What to produce: Look through the entries below, please, and copy every line with the word "wird".

Excerpted data:
#####

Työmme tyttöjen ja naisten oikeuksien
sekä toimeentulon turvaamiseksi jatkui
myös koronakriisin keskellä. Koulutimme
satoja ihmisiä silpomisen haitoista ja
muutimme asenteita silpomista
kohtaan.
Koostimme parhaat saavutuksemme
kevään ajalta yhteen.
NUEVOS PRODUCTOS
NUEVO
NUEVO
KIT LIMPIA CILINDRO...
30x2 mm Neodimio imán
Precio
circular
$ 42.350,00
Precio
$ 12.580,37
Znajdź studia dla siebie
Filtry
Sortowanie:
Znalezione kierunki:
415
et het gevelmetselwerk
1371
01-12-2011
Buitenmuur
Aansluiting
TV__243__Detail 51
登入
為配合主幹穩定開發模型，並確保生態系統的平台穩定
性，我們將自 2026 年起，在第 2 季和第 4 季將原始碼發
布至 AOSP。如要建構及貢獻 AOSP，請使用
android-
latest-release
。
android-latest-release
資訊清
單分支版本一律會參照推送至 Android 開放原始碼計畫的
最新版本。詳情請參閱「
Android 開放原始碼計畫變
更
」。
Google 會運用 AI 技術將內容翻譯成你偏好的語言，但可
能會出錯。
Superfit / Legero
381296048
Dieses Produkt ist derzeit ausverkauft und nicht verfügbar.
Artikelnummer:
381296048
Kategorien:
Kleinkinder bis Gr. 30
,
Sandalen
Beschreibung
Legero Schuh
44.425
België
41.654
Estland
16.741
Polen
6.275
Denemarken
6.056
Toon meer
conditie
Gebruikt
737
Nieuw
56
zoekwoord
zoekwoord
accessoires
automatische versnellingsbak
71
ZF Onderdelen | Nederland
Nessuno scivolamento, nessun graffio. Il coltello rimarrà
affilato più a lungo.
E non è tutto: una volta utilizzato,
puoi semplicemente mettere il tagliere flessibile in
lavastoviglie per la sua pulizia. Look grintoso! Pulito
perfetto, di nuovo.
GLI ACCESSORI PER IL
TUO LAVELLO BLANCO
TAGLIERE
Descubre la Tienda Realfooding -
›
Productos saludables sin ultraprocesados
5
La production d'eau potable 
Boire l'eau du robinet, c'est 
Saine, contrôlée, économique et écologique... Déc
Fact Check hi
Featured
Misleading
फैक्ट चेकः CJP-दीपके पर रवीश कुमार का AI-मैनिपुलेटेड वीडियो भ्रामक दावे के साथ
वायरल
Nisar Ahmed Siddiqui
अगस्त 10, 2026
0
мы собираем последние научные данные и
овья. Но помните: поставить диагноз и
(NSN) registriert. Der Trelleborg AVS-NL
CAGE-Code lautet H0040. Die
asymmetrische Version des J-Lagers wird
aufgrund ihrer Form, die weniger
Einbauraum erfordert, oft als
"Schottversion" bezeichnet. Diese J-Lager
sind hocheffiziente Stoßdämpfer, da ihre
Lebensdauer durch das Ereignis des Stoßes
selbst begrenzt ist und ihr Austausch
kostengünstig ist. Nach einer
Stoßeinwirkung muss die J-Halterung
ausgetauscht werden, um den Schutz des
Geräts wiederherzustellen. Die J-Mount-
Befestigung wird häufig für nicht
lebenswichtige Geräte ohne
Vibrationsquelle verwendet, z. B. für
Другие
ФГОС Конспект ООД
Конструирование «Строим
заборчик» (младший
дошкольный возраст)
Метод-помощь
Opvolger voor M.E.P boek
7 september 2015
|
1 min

#####

Your solution:
asymmetrische Version des J-Lagers wird
Befestigung wird häufig für nicht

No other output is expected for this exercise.